Steamboat NATCHEZ and the History of Mississippi River Steamboats
Photography and Text by Kerri McCaffety
with Captain Clarke C. Hawley
The only true steam-powered on the Mississippi today, the Natchez is a memorial to the voluptuous curves and ornamentation of an earlier day, for the straight lines and flat planes of contemporary cheap construction were shunned. She has the full Mississippi packet bow treatment with twin stages and a lofty jackstaff. She is an honest sixteen miles-per-hour boat. She has never lost a race.

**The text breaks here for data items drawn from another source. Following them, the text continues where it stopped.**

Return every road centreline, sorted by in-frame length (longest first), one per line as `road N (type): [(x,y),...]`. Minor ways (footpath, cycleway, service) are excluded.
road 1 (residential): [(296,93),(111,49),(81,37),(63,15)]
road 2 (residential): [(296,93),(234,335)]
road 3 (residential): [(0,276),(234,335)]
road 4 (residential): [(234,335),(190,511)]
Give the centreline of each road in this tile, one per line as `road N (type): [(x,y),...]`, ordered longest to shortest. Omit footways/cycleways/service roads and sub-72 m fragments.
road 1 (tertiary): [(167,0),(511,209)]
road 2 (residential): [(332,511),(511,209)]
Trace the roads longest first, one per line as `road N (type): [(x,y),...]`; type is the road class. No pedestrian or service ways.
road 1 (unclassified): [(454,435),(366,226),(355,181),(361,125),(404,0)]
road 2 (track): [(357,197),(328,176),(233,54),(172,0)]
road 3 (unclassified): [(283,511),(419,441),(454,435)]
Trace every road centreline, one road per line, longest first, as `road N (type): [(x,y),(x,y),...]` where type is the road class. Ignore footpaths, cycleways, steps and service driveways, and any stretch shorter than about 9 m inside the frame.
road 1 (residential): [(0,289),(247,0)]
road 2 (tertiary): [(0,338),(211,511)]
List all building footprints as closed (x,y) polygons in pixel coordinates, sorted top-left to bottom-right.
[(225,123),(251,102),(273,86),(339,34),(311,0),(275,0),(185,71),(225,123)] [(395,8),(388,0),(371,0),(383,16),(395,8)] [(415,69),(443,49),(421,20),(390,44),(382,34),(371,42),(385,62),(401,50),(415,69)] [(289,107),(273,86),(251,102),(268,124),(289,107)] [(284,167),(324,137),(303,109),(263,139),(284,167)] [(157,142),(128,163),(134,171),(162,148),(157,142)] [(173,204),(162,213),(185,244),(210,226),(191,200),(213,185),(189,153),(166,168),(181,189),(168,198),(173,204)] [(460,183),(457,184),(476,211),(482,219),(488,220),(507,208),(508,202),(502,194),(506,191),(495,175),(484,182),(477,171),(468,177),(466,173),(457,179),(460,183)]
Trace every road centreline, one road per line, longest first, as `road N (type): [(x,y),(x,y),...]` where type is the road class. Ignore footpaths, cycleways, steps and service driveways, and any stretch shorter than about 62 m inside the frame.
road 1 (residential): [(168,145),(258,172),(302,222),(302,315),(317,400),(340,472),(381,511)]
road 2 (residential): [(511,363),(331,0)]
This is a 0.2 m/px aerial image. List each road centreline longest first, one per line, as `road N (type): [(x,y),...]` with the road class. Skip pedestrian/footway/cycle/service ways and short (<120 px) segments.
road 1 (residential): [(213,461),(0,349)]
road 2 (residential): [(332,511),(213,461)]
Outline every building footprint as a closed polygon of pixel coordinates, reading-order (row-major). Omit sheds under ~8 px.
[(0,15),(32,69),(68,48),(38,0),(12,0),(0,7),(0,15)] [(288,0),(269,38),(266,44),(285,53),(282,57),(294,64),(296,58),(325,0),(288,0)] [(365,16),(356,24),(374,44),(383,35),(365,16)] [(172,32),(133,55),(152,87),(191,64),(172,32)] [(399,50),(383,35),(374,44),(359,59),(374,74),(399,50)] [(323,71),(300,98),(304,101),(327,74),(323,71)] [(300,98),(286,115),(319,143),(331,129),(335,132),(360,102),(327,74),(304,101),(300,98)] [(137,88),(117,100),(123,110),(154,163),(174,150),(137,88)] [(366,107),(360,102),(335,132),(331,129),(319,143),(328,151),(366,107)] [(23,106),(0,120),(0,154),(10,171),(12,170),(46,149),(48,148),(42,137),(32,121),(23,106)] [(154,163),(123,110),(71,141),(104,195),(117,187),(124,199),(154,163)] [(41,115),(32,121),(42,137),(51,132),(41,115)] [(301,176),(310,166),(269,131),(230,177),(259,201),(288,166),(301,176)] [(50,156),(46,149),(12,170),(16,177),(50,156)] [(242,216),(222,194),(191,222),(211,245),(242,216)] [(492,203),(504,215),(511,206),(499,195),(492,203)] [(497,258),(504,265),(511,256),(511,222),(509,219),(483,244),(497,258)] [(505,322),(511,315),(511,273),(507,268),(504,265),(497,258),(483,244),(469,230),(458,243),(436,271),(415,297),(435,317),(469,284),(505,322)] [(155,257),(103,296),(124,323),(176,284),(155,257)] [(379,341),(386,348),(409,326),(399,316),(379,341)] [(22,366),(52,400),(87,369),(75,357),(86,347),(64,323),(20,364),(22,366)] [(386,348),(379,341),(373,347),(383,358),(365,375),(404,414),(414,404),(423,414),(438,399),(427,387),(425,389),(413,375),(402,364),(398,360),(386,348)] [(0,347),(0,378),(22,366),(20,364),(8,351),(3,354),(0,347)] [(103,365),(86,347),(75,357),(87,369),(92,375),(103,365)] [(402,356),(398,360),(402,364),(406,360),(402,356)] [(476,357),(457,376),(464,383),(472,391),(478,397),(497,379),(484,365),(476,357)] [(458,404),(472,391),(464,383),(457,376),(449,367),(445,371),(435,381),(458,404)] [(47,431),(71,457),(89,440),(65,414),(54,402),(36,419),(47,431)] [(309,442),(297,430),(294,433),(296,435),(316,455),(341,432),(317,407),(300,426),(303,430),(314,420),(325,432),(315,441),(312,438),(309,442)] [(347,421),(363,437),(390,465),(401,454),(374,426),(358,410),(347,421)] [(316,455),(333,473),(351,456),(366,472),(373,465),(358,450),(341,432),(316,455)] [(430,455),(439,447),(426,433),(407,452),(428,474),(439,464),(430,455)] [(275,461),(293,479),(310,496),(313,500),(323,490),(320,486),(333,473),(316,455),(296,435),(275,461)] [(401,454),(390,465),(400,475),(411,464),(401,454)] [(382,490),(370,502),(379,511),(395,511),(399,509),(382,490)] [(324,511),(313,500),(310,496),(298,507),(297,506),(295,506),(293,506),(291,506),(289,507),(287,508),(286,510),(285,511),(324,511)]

Frances Coppola says, “Kerri McCaffety turns the places she photographs into poems,” and she certainly does in her nineteenth book, capturing the graceful, antebellum beauty of the Steamboat Natchez. In the text, McCaffety together with the original commander of the Natchez, Clarke C. Hawley tells one of the greatest stories of all time—the story of the Mississippi River and the Golden Age of steamboats, the adventure and romance that inspired Mark Twain and captivated imaginations around the world.
The first steamboat plied the waters of the Mississippi in 1811. When that steamer, called the New Orleans, arrived in her namesake city, Captain Roosevelt invited the public to come aboard for an excursion down the river and back, a route very similar to the daily cruises the Natchez offers today.
In the nineteenth century, steam power changed the world, opening up travel and trade undreamt of before. The South got rich on the exports of cotton and sugar, all carried by the big, beautiful boats. When railroads began to offer more efficient cargo transport around the turn of the twentieth century, the second golden age of the steamboat focused on luxury and entertainment. Steamboats took New Orleans jazz from Storyville to the rest of the world.
The first of ten steamboats named Natchez for the Mississippi port city or the Indian tribe, was a sidewheeler built in New York in 1823. She carried passengers and cargo from New Orleans to Natchez. Since then, the Natchez name has meant ultimate beauty and speed on the big river. The most famous and colorful steamboat commander of the nineteenth century, Captain P. T. Leathers, built eight boats named Natchez. His sixth was the racer in the epic 1870 competition with the Robert E. Lee.
The new Natchez, built in 1975, carries on a grand tradition. Her original master, Captain “Doc” Hawley, is a modern-day river legend and the world authority on steamboat history.